ECB’s Schnabel: Stablecoin Growth Risks Dollar Dominance, Digital Euro Needed
Published on June 1, 2026
European Central Bank (ECB) board member Isabel Schnabel delivered a stark warning on Monday at the 2026 Bank of Korea International Conference in Seoul: the surging stablecoin market—now approaching $300 billion—risks entrenching US dollar dominance and amplifying the international transmission of US monetary policy, while euro-pegged stablecoins remain marginal. Her solution: accelerate the digital euro to preserve monetary sovereignty and financial stability.
Stablecoin Market Hits $300B, but Growth Moderates
Schnabel noted that the global stablecoin market cap has grown to nearly $300 billion, though growth has recently moderated. Tether’s USDT and Circle’s USDC together account for roughly 90% of the total market capitalization, and virtually all stablecoins in circulation are denominated in US dollars.

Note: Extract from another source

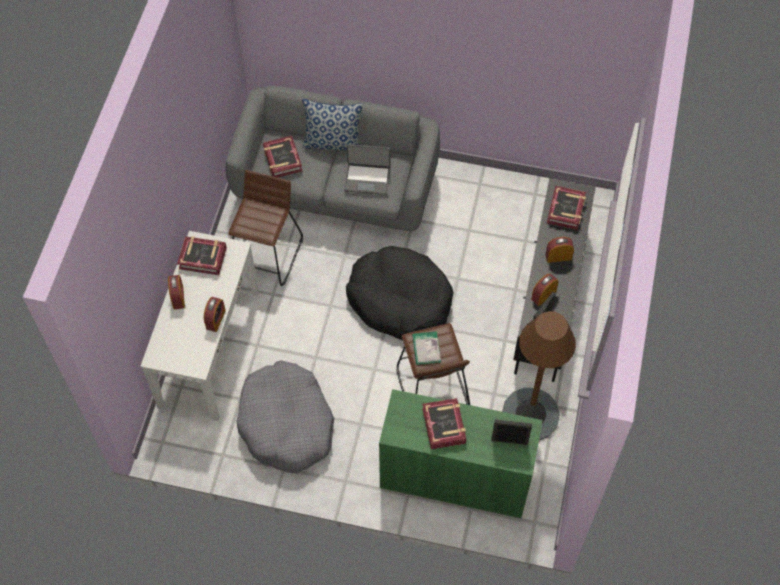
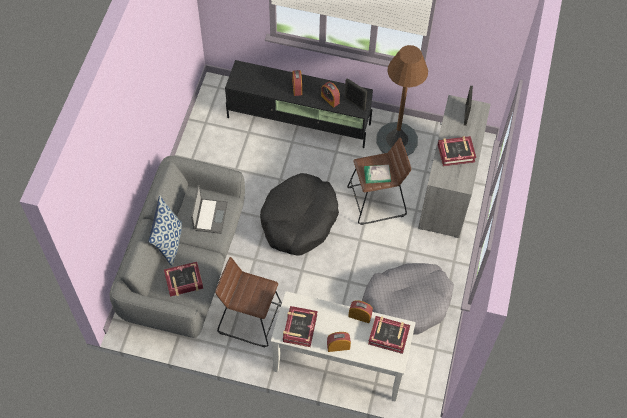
camera: 90 degrees left, 0 degrees up
(455, 477) = (447, 189): green cabinet -> grey cabinet
(566, 210) = (256, 79): book -> book (388, 336)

This concentration creates network effects that reinforce the dollar’s already dominant role in global finance, Schnabel argued.
“Dollar-denominated stablecoins risk reinforcing US dollar dominance through network effects, amplifying the international transmission of US monetary policy,” she said. The asymmetry is stark: while dollar-pegged stablecoins proliferate, euro-pegged stablecoins remain marginal, meaning European monetary policy could be increasingly influenced by US Federal Reserve decisions transmitted through these digital channels.
Financial Stability Vulnerabilities Identified
Beyond monetary policy implications, Schnabel highlighted classic stablecoin vulnerabilities: liquidity mismatches and the potential for runs driven by loss of trust in the quality of backing assets. These risks, she argued, extend beyond individual users or institutions to threaten monetary policy transmission and the broader international monetary order.
The warning comes as global equity markets hit new highs—the MSCI All Country World Index gained 0.2% on Monday, with Asian equities advancing 1.1% to an all-time high, led by tech indexes in South Korea, Taiwan, and Japan. Yet crypto markets have diverged from this rally, with Bitcoin falling 4.6% over the past week to $73,397 amid a record streak of ETF outflows. US spot Bitcoin ETFs recorded a tenth consecutive session of outflows on Friday, draining $2.97 billion between May 15 and May 29—the longest outflow streak since the products launched.
Digital Euro as the Strategic Response
Schnabel emphasized that the appropriate response is not to restrict innovation but to develop a framework that preserves stability, monetary control, and trust in the currency. For Europe, she identified the digital euro as the essential tool for preserving citizens’ access to public money and reducing dependence on non-European payment providers.
The digital euro could provide a pan-European payment solution with legal tender status while reducing fragmentation across European payment systems, Schnabel said. By offering a public digital alternative to dollar-dominated stablecoins, the ECB aims to maintain monetary autonomy in an increasingly digital financial landscape.
Broader Context: Crypto ETF Outflows and Market Divergence
The stablecoin discussion unfolds against a backdrop of sustained crypto ETF outflows. Total net assets across US spot Bitcoin ETFs fell from $104.29 billion on May 15 to $94.17 billion by Friday, with the largest daily exit of $733 million on May 27—the biggest single-day outflow since January. Ethereum funds extended an even longer outflow run, with 14 consecutive sessions of redemptions draining roughly $2.6 billion.
Meanwhile, rising oil prices—Brent crude climbed above $93 a barrel—added pressure on risk sentiment, sending Treasury yields higher. Crypto markets failed to track the broader equity rally, diverging from traditional assets.
Key Takeaways
- Global stablecoin market cap nears $300 billion, dominated by dollar-pegged USDT and USDC.
- ECB’s Schnabel warns stablecoins reinforce US dollar dominance and transmit US monetary policy internationally.
- Financial stability risks include liquidity mismatches and run potential, threatening monetary policy transmission.
- Digital euro is proposed as essential to preserve public money access and reduce reliance on non-European payment providers.
- Crypto markets diverge from equity rally amid record ETF outflow streak and rising oil prices.